And finally, something that makes Materialized View unique from both Cache and Scheduled Queries:

  • Whether Materialized View has been refreshed or not — your query against it will always return the latest data. BigQuery leverages precomputed results from materialized views and, whenever possible, reads only delta changes from the base tables to compute up-to-date results. So, in contract with Scheduled Queries, Materialized View always delivers refreshed data, and, in contact with Cache, even if data in Materialized View is not the latest — BigQuery would still try to utilize it as much as possible (reducing the cost compared to just querying original table directly).

And I also mentioned Indexes. That is because BigQuery also supports Smart tuning. BigQuery automatically rewrites queries to use materialized views whenever possible. Automatic rewriting improves query performance and cost, and does not change query results.

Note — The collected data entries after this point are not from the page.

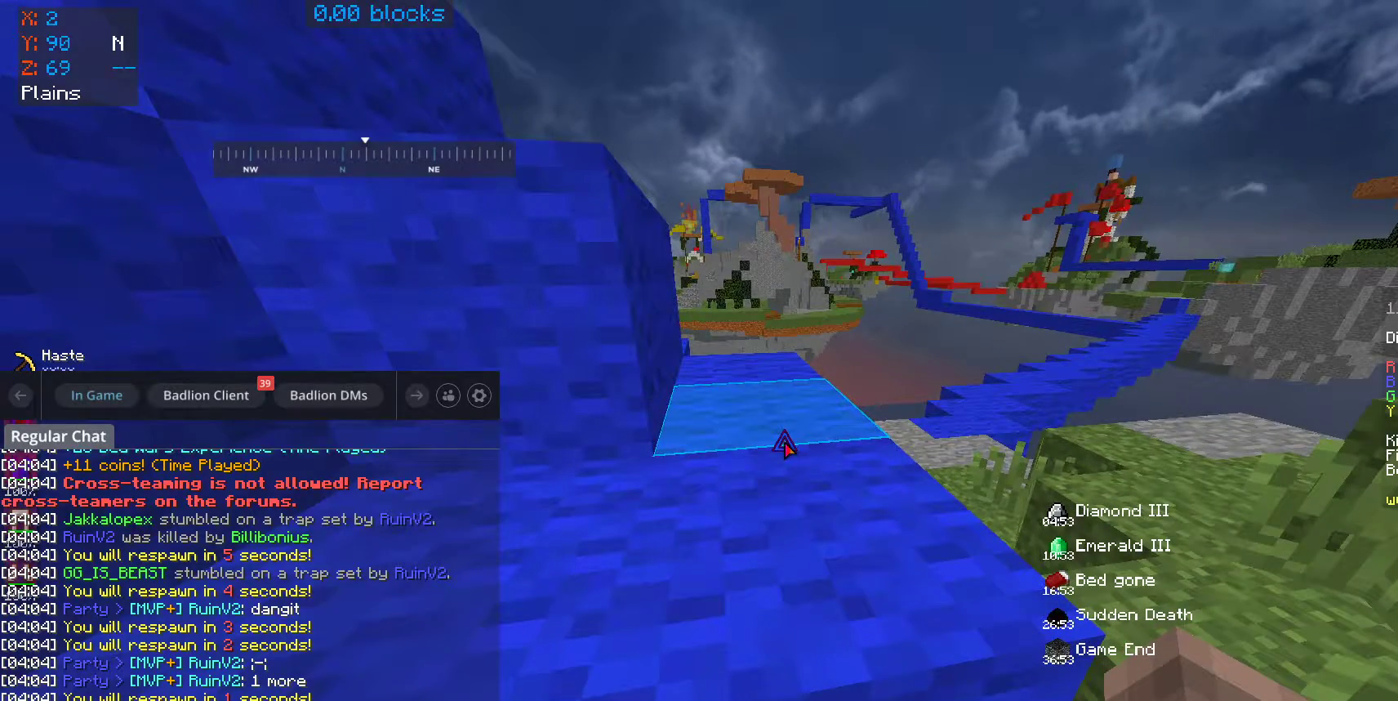
{"keys": ["space", "w"], "mouse": [], "events": [[250, "d", "down"], [250, "w", "down"], [350, "space", "down"], [450, "d", "up"]]}
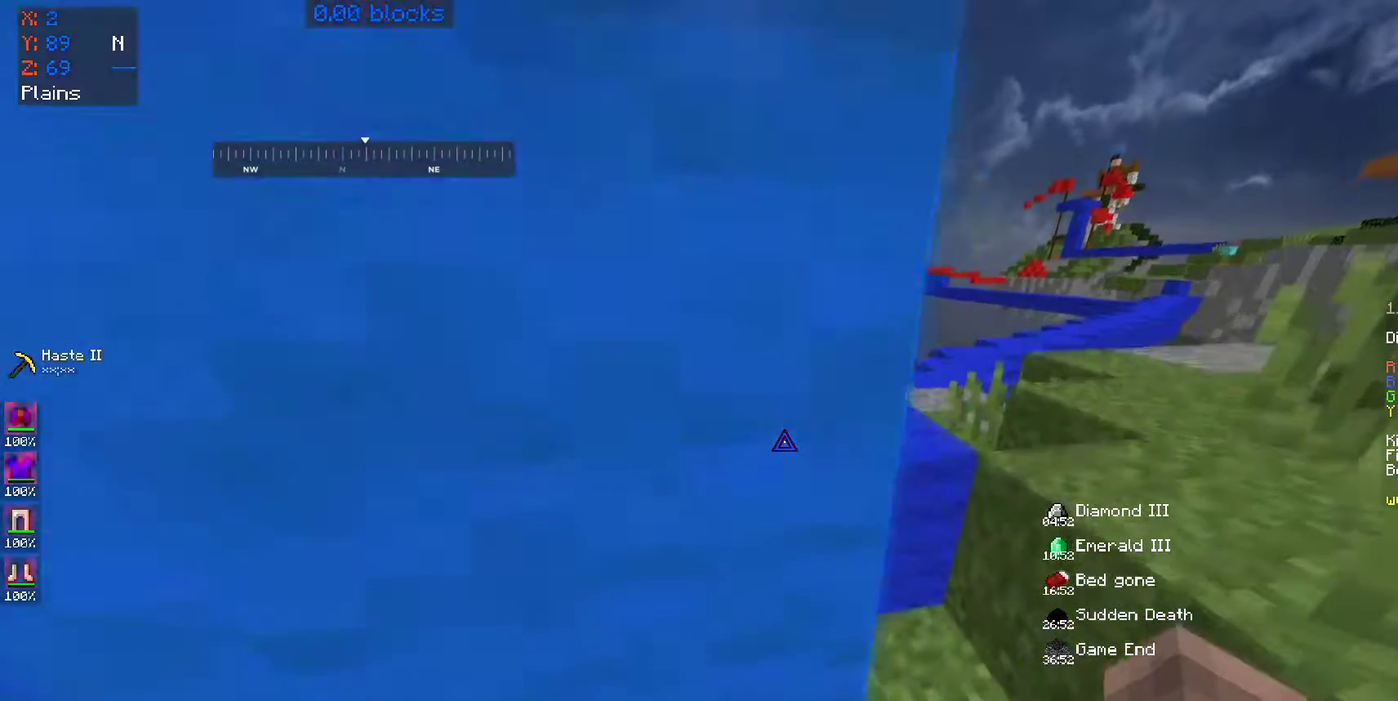
{"keys": ["space", "w"], "mouse": [], "events": [[50, "space", "up"], [450, "space", "down"]]}
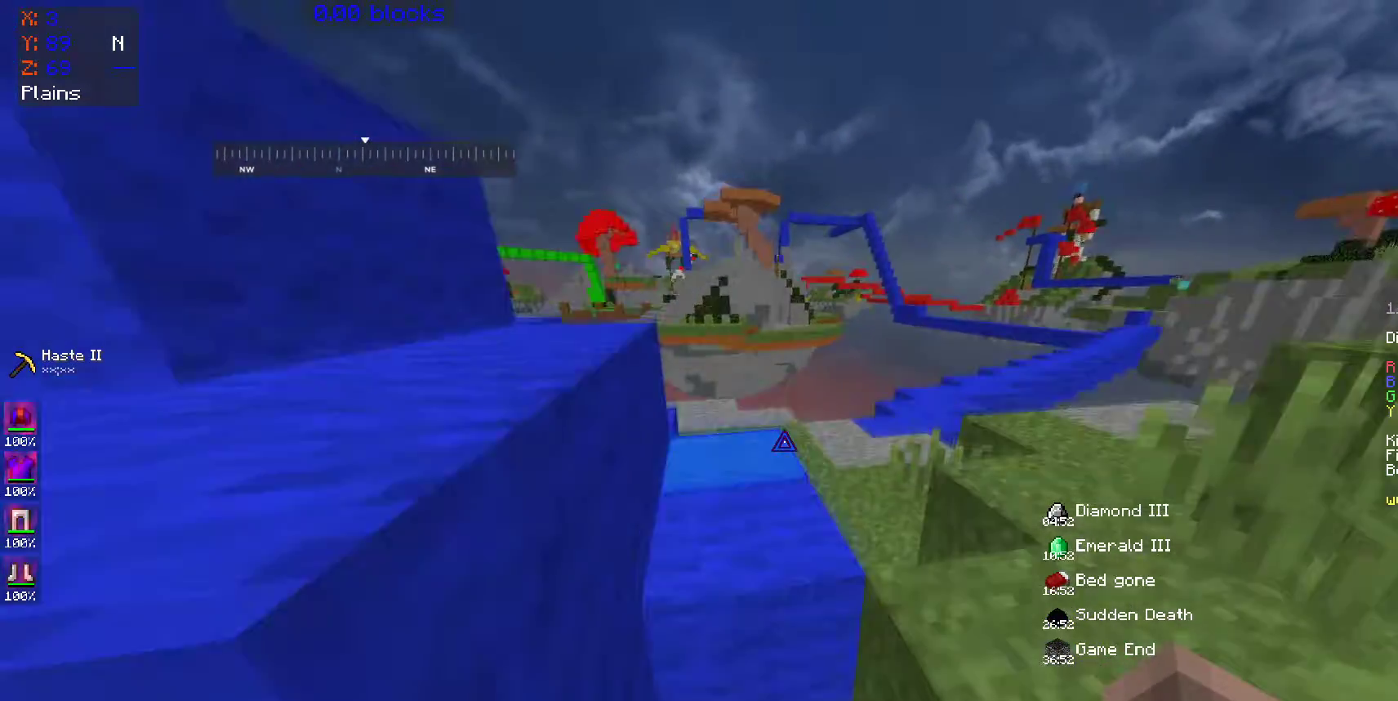
{"keys": ["space", "w"], "mouse": [], "events": [[150, "space", "up"], [250, "a", "down"], [350, "a", "up"], [400, "space", "down"]]}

In other words, you can query against Materialized View directly (like you would do with logical views or a scheduled query approach) OR query an original table and benefit from the automatic speed and cost improvements in case BigQuery decides to use Materialized View instead (a lot like OLTP DBMS systems would use indexes to speed up query execution).

Ok, so what about the cost? First of all, opposite to cache, it is not free. Like in the case of the Scheduled Queries approach, you have to pay for additional storage and cover maintenance costs. But, this cost should be lower because of avoiding “empty” refreshes and incremental updates.

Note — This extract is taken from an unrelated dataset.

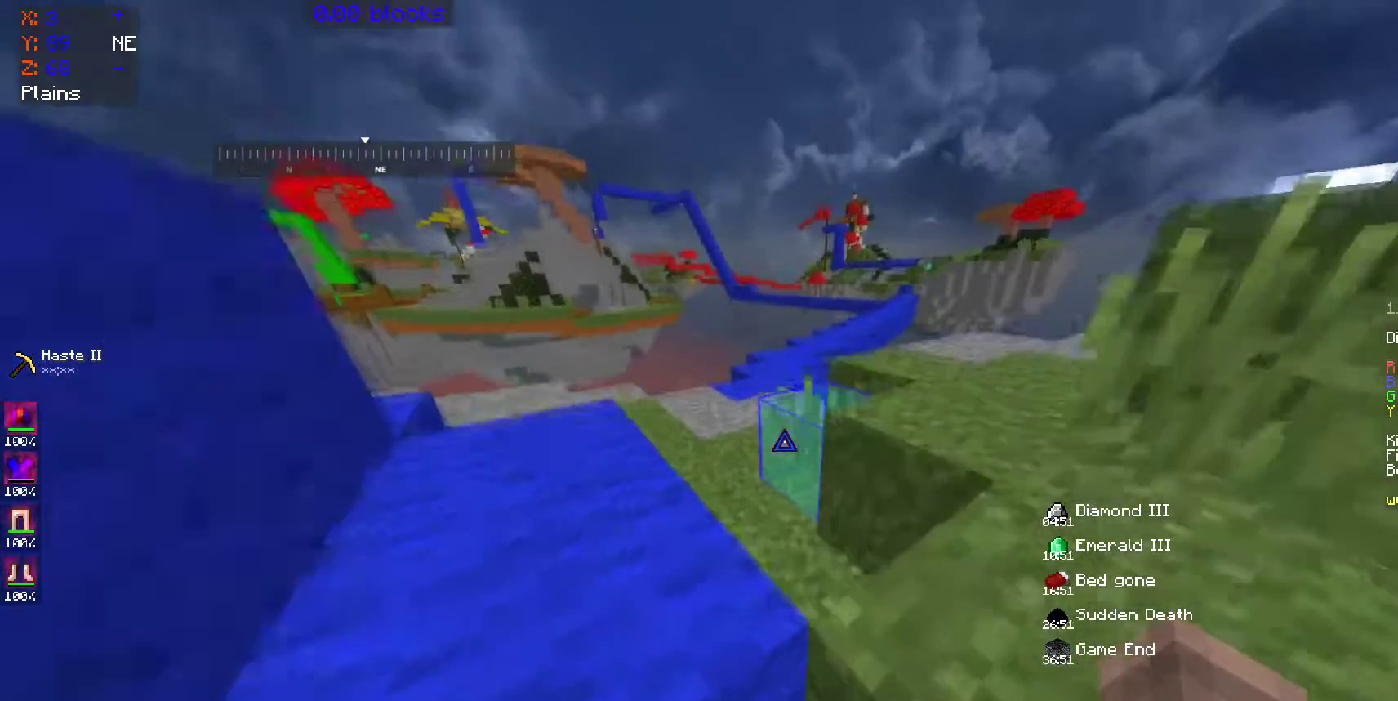
{"keys": ["space", "w"], "mouse": [], "events": [[150, "a", "down"], [150, "space", "up"], [250, "a", "up"], [350, "space", "down"]]}
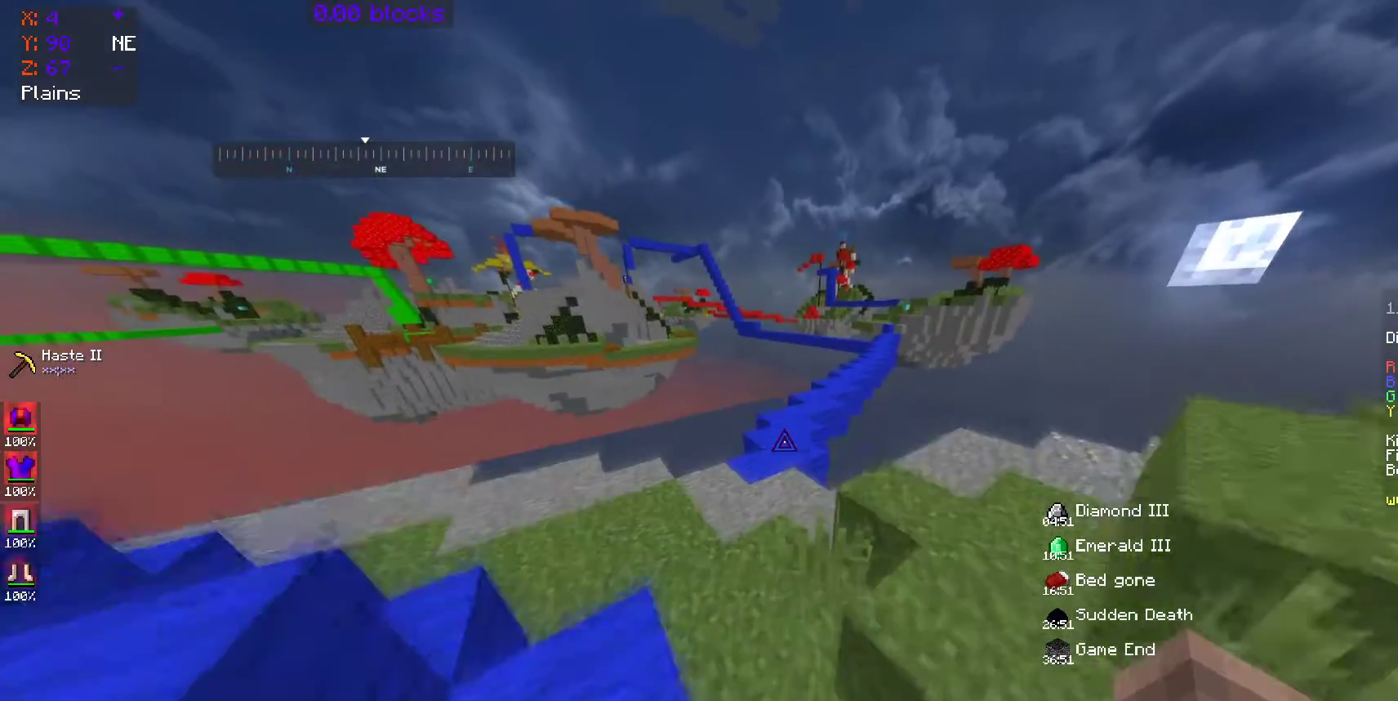
{"keys": [], "mouse": [], "events": [[50, "space", "up"], [50, "w", "up"]]}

As for query cost, it is less predictable than in the Scheduled Queries approach since your query execution may require processing data from the original table, and it is kind of hard to predict when and how much it would need. But you avoid data staleness for that.

And you have additional control for balancing staleness (data freshness) and cost: max_staleness option (in Preview currently). The max_staleness materialized view option helps you achieve consistently high performance with controlled costs when processing large, frequently changing datasets. When you query materialized views with max_staleness, BigQuery returns data consistent with the result of a materialized view query that was run within the max_staleness interval.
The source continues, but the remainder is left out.